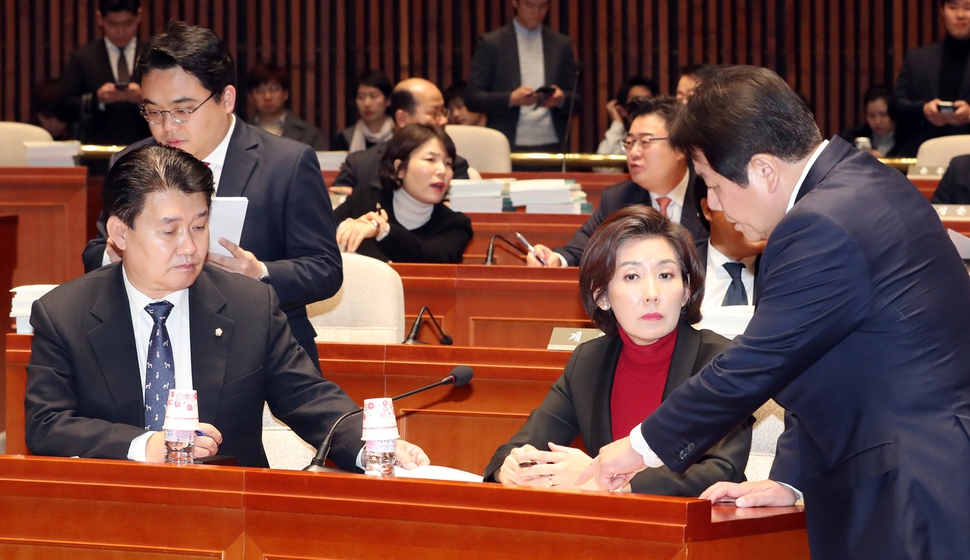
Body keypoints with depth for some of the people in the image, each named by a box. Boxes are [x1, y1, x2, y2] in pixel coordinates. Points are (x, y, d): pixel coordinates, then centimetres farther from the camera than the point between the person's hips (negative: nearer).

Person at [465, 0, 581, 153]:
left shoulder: (562, 44, 13)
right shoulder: (490, 44, 5)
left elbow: (576, 100, 14)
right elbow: (472, 97, 0)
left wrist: (561, 99, -9)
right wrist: (511, 99, -15)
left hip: (552, 147, 2)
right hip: (508, 146, -2)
• • • • •
Copy out the text of the material above, switching each "wrist" to "hand" and leaving everything else as it is. Omit the picture from your answer.

• ANSWER TO THE PROBLEM:
Body keypoints with depth for some of the people in the image, each named by a box. Boxes are [x1, y1, x2, y2] in pixel coordinates. Points are (x, y, d): pixel coordinates, then centimetres farther from the camera than the point between the person's hips (negative: nearer).

Person at [465, 0, 581, 153]:
left shoulder: (562, 44, 13)
right shoulder: (490, 44, 5)
left elbow: (576, 100, 14)
right elbow: (472, 97, 0)
left hand: (561, 99, -9)
right hand: (511, 99, -15)
left hip: (552, 147, 2)
right hip: (508, 146, -2)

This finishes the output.